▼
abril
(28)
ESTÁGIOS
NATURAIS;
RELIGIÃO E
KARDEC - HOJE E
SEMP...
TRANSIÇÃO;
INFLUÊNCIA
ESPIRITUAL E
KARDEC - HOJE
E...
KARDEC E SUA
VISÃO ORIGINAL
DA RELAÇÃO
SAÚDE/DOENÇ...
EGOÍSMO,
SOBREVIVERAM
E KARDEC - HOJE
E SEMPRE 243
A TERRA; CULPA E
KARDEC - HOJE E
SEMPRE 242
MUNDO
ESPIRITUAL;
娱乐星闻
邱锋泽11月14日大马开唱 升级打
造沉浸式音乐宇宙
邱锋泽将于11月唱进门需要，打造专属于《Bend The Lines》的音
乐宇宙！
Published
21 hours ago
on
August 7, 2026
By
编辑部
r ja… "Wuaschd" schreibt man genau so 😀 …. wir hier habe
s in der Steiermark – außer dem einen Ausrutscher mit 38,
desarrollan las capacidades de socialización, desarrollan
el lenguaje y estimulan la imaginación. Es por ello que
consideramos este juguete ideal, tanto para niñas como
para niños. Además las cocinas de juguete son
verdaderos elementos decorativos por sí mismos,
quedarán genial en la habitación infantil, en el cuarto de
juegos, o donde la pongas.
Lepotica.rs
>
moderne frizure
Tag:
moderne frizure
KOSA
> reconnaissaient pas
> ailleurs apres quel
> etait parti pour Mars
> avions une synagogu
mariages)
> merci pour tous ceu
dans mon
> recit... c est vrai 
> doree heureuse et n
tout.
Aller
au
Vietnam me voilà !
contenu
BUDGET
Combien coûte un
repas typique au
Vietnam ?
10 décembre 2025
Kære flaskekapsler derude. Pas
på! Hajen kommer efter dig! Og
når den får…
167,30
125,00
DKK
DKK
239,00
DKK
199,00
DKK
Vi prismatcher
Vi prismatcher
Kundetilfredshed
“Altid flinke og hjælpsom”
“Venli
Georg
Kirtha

» **Task requirements**:
Swap every "DKK" in the material above for "EUR", and leave the rest of the lines unchanged.

» **Answer space**:
▼
abril
(28)
ESTÁGIOS
NATURAIS;
RELIGIÃO E
KARDEC - HOJE E
SEMP...
TRANSIÇÃO;
INFLUÊNCIA
ESPIRITUAL E
KARDEC - HOJE
E...
KARDEC E SUA
VISÃO ORIGINAL
DA RELAÇÃO
SAÚDE/DOENÇ...
EGOÍSMO,
SOBREVIVERAM
E KARDEC - HOJE
E SEMPRE 243
A TERRA; CULPA E
KARDEC - HOJE E
SEMPRE 242
MUNDO
ESPIRITUAL;
娱乐星闻
邱锋泽11月14日大马开唱 升级打
造沉浸式音乐宇宙
邱锋泽将于11月唱进门需要，打造专属于《Bend The Lines》的音
乐宇宙！
Published
21 hours ago
on
August 7, 2026
By
编辑部
r ja… "Wuaschd" schreibt man genau so 😀 …. wir hier habe
s in der Steiermark – außer dem einen Ausrutscher mit 38,
desarrollan las capacidades de socialización, desarrollan
el lenguaje y estimulan la imaginación. Es por ello que
consideramos este juguete ideal, tanto para niñas como
para niños. Además las cocinas de juguete son
verdaderos elementos decorativos por sí mismos,
quedarán genial en la habitación infantil, en el cuarto de
juegos, o donde la pongas.
Lepotica.rs
>
moderne frizure
Tag:
moderne frizure
KOSA
> reconnaissaient pas
> ailleurs apres quel
> etait parti pour Mars
> avions une synagogu
mariages)
> merci pour tous ceu
dans mon
> recit... c est vrai 
> doree heureuse et n
tout.
Aller
au
Vietnam me voilà !
contenu
BUDGET
Combien coûte un
repas typique au
Vietnam ?
10 décembre 2025
Kære flaskekapsler derude. Pas
på! Hajen kommer efter dig! Og
når den får…
167,30
125,00
EUR
EUR
239,00
EUR
199,00
EUR
Vi prismatcher
Vi prismatcher
Kundetilfredshed
“Altid flinke og hjælpsom”
“Venli
Georg
Kirtha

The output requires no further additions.